◆ Source excerpt
The method employed for the study is the survey method and the purposive/judgemental sampling technique of the non-probability sampling method.

Based on the data collected, we found that domestic violence does determine delinquency in children, that large family does not engender delinquency, that children who associate with delinquents usually became delinquents, and that there was a relationship between parents’ criminal record and deviance in children.

We concluded by saying that since delinquency emanates from the home from, much attention should be focused on childhood and family life.



Many sociologists regard the family as the cornerstone of society. It forms the basic unit of social organization and it is difficult to imagine how society could function without it. Although the composition of the family varies, for example in many societies two or more wives are regarded as the ideal arrangement, such difference can be seen as minor variations.

In general, therefore, the family has been seen as a universal social institution, as an inevitable part of human society. On the whole it has been regarded as functional both for the individual and society as a whole (Haralambos and Heald 1984).

◆ Data supplied
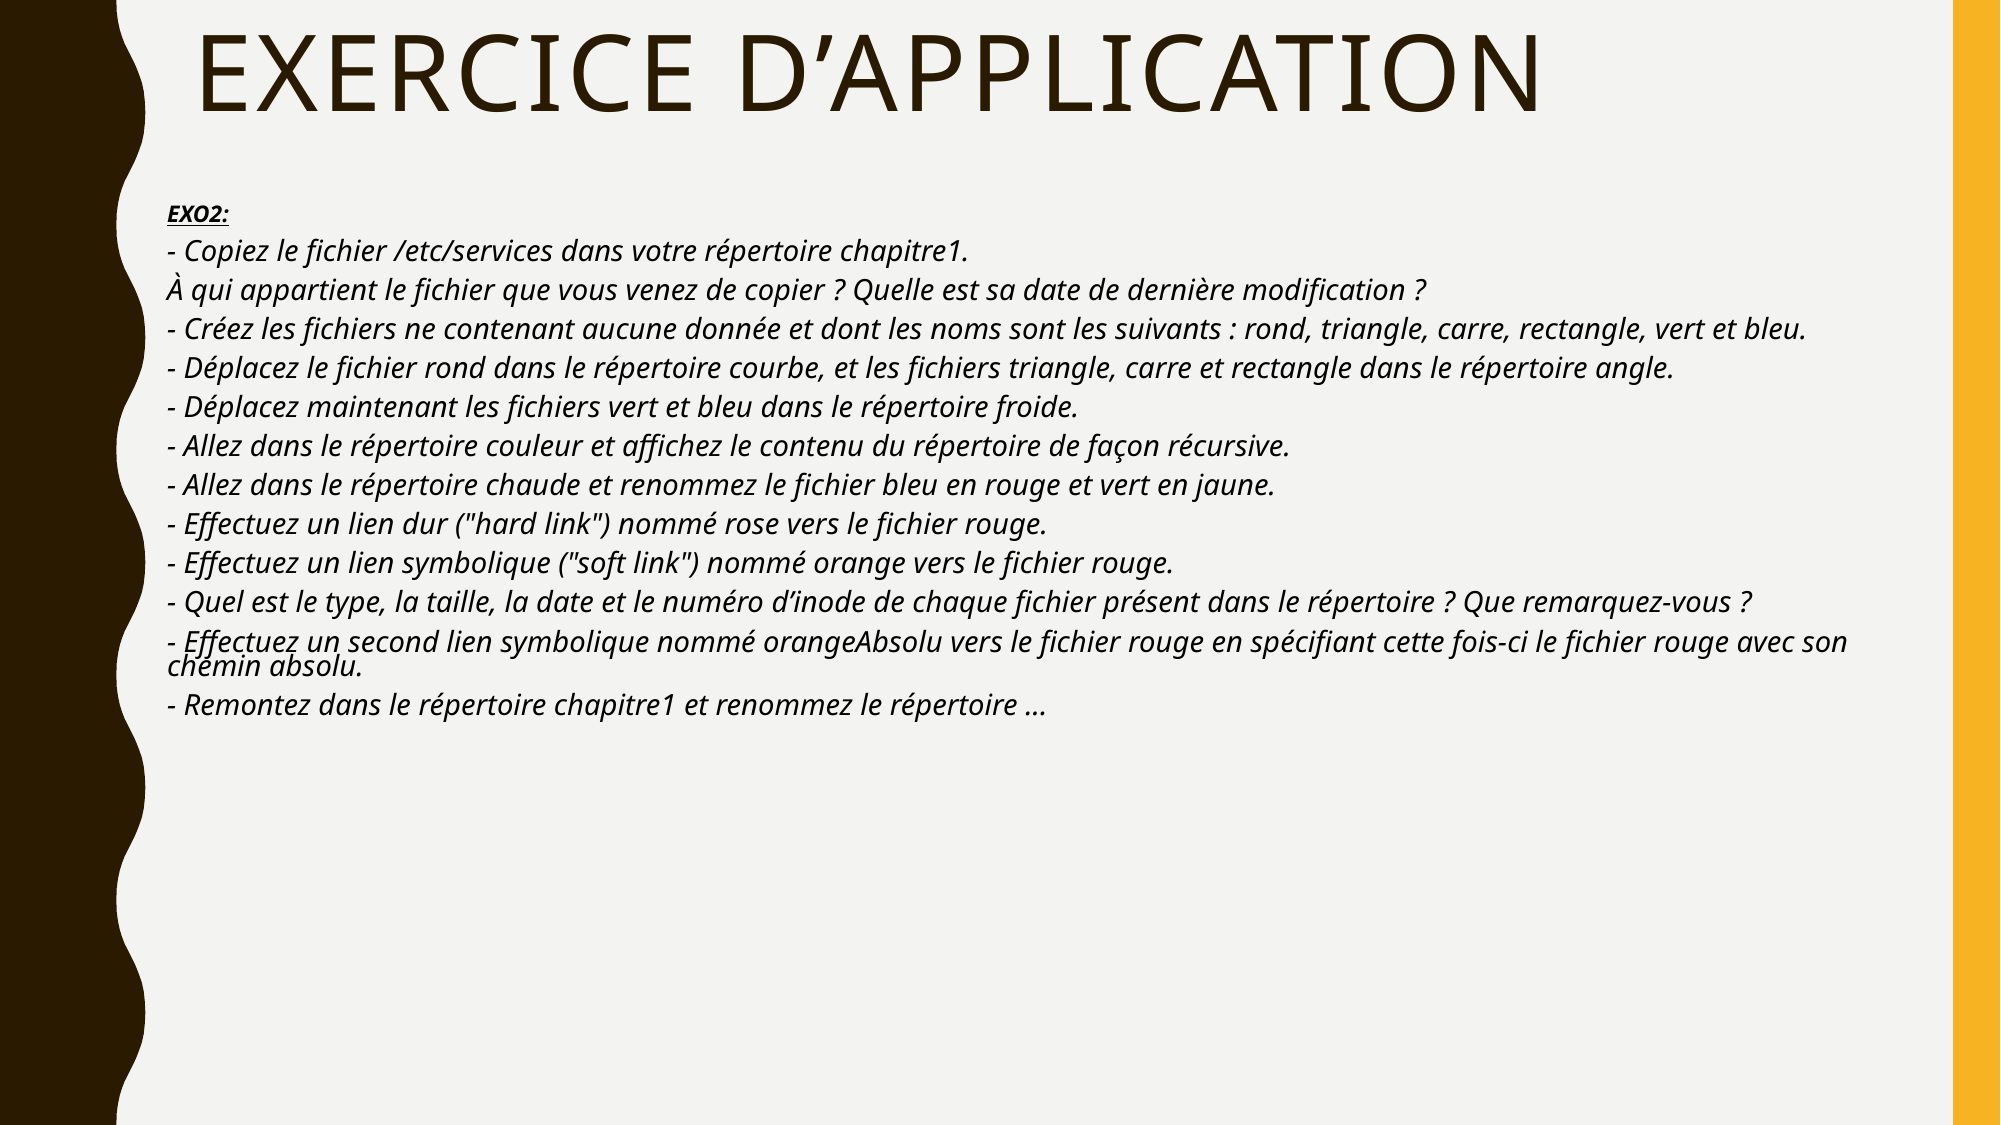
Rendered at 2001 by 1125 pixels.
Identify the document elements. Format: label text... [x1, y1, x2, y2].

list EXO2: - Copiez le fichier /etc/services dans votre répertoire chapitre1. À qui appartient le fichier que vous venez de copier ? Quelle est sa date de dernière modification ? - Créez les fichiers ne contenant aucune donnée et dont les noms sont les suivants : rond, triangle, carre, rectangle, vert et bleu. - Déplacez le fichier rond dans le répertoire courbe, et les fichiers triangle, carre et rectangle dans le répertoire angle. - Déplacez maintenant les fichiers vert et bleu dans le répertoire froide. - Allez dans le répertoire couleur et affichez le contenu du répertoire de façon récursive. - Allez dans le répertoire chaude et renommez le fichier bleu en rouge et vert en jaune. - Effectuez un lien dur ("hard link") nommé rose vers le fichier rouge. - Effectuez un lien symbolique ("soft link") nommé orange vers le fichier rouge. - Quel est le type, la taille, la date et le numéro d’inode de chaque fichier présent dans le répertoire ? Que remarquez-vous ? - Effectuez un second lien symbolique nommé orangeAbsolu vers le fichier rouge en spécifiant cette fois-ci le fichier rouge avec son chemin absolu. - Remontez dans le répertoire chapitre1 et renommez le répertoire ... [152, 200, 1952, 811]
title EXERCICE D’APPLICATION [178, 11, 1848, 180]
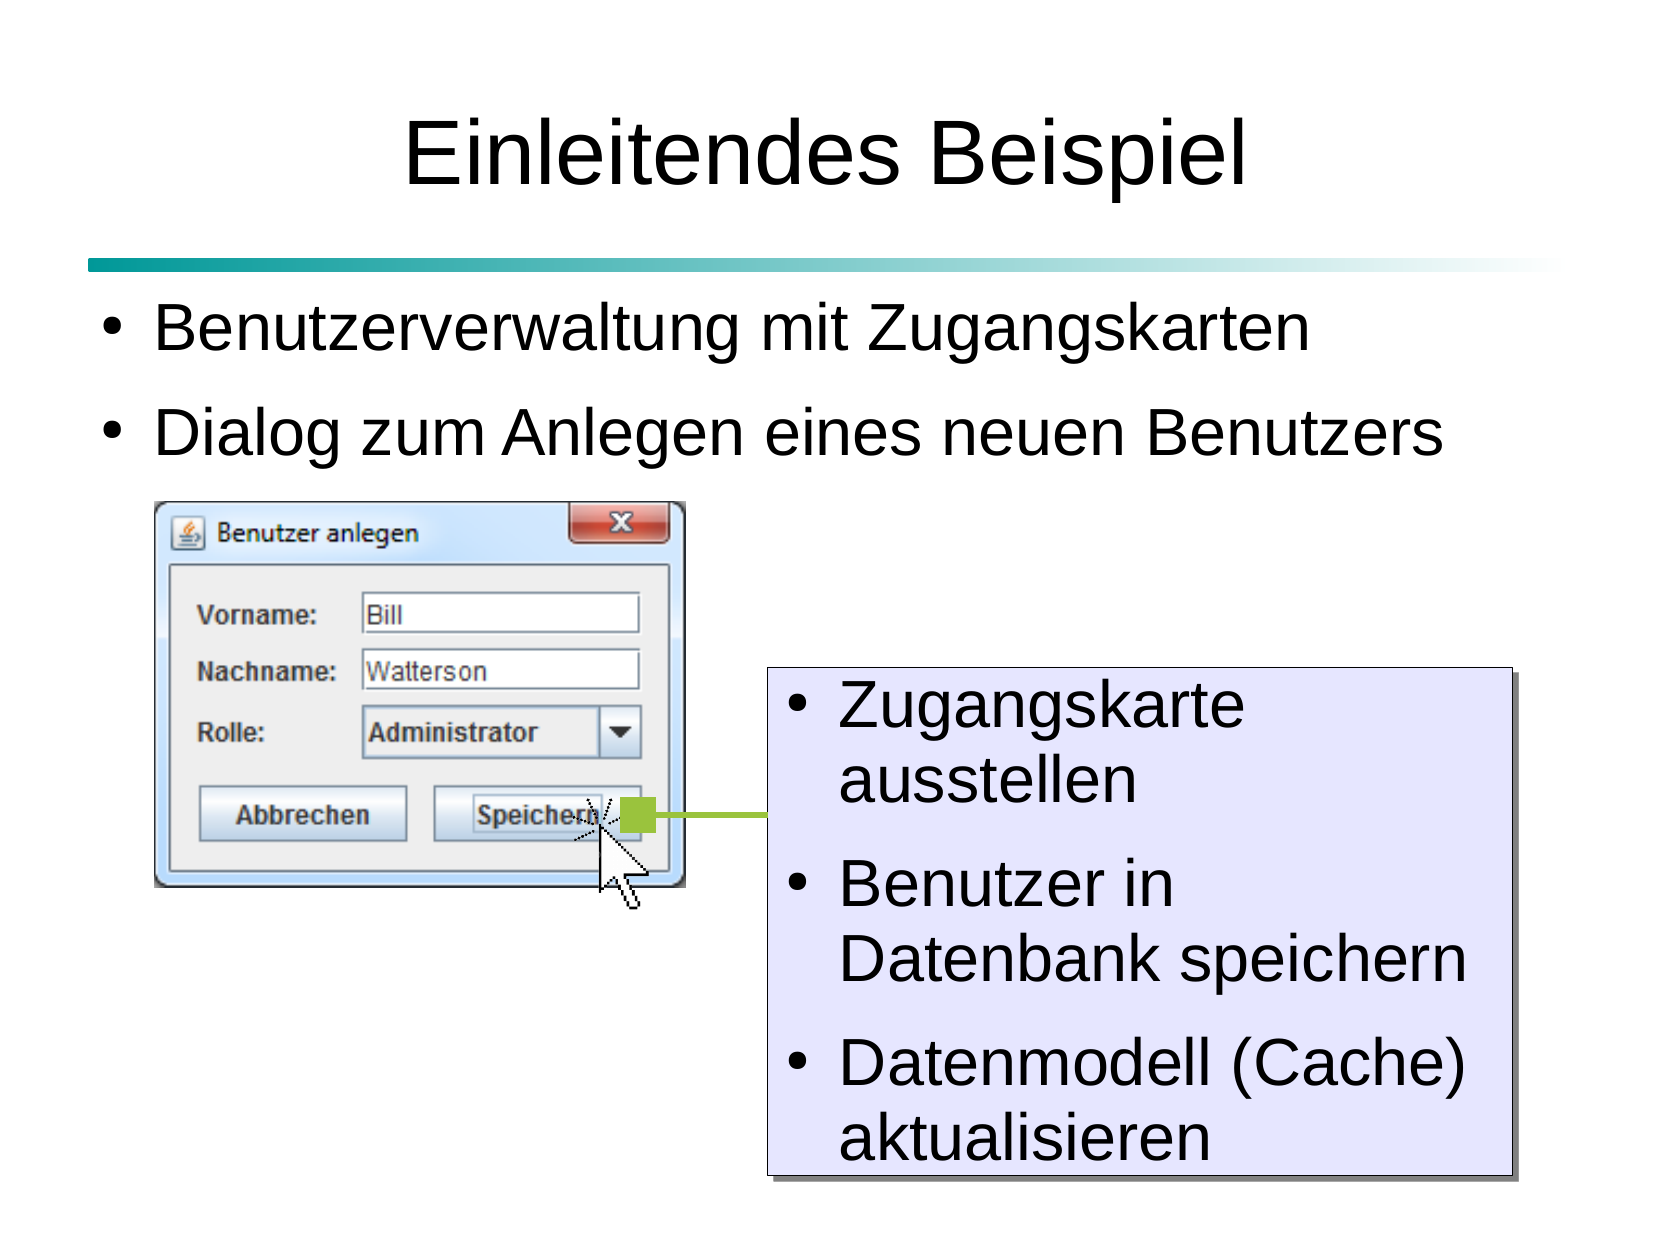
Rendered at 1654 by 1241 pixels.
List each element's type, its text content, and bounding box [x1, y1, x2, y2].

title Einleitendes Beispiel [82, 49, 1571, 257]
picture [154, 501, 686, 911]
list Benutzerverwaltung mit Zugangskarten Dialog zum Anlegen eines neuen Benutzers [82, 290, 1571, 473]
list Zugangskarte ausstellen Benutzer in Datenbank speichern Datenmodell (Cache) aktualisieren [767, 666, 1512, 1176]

---

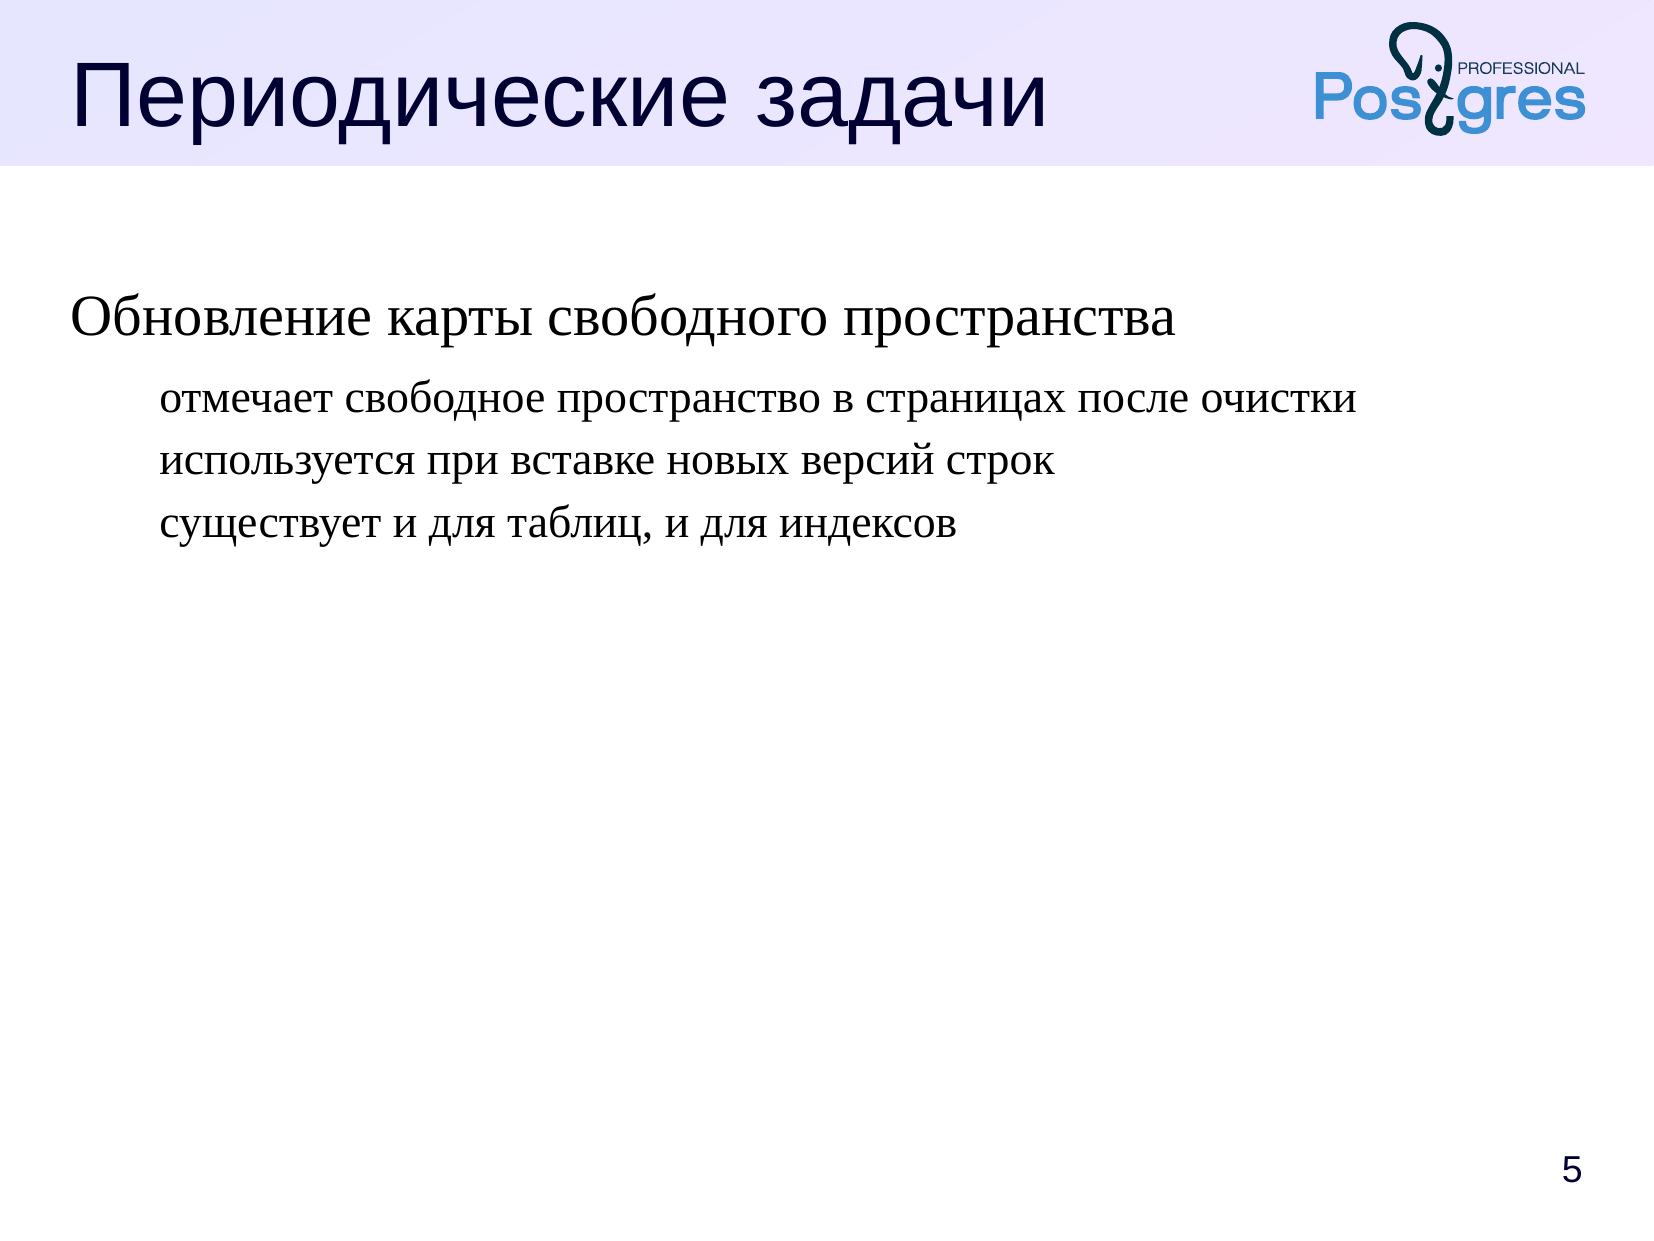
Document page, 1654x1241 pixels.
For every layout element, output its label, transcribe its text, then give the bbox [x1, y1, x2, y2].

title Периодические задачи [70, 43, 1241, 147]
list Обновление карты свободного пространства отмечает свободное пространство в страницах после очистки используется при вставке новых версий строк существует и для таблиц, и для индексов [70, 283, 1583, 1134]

◆ Exercise tasks
1/ Please change "Identify" to "Detect" in the records, starting at the line that has "Rendered at 2001 by 1125 pixels." and stopping after the line that has "Identify the document". Return only those lines, with nothing else altered.
2/ Write what comes next in the excerpt on family life and juvenile delinquency, picking up after its last sentence.

◆ Final results
1/
Rendered at 2001 by 1125 pixels.
Detect the document elements. Format: label text... [x1, y1, x2, y2].

2/
The study of the family involves several theories, but the functionalist and conflict theories are the two most fundamental. The functionalists are interested in the functions that are performed by the family. The family according to the functionalist view, is the most stable social institution and is therefore ideal for the performance of the following functions:

(i) The family, through the process of socialization, nurtures and prepares children to be productive members of society.  (ii) It equips them with the cultural values and skills necessary for the society to survive continuously. (iii) Family members receive their basic needs, such as emotional and physical care, from their families. In most societies, there are groups or organisations that take up the responsibility of caring for or protecting the members of the society under certain circumstances. The family, however, seems to be the most appropriate of them all, especially regarding daily living in an impersonal environment caused by rapid changes (Magill, and Hector, 2000 ed).

From the foregoing, the family is supposed and expected to be an arena of love, peace, harmony, and tranquility, where members will naturally find a haven of rest after a tension soaked and stressful working day. It is expected to be the protector and guardian of its members from external aggression among other roles. However, research and observation show that the family has become another place of tension, multifarious problems and a danger Zone (Ekiran 2004)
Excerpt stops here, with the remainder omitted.